Increasing demands from the Army in the second half of 1918 meant Bogohl 3 and Rfa 501 were unable to return to London. There was a plan in September 1918 to unleash a firestorm on the city when a new lightweight but effective incendiary – the Elektron bomb – became available, but the raid was cancelled at the last moment. With British aircraft now bombing German towns and cities, the German Army High Command feared even greater reprisals against the civilian population. For London, the war was over.

 

The impact

The bomber raids on the London area resulted in 487 deaths and 1,434 other casualties. Across the rest of south-eastern England, mainly in coastal towns, another 350 died with 557 injured in aeroplane attacks.

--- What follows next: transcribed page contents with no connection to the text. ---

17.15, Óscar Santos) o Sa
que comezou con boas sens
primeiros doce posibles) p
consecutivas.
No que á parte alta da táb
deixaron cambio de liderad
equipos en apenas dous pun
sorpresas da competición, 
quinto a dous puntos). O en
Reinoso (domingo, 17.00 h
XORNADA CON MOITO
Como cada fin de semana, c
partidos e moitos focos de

But Germany’s plan to crush the morale of London’s population by aerial bombardment had failed. Rather than demand peace, Londoners had called for reprisals.

But the raids did have an impact. They had forced the deployment of high-performance aircraft away from the front-line and had, at times, affected munitions production. And despite urgent demands for their redeployment, the guns, the searchlights, and the manpower required to complete the defence system remained firmly in place until the end of the war.

Yet this came at a price. Bogohl 3 lost 24 Gothas shot down or missing, with another 36 destroyed or seriously damaged in landing accidents, and Rfa 501 also lost three Giants in bad landings. In comparison, the Home Defence squadrons lost 16 aircraft.

And Britain gained a significant – and as yet unsuspected – benefit from the raids. The defence system that had evolved (later enhanced by radar) would be the backbone of the nation’s response just over two decades later, when German aircraft again appeared in Britain’s skies, in the summer of 1940.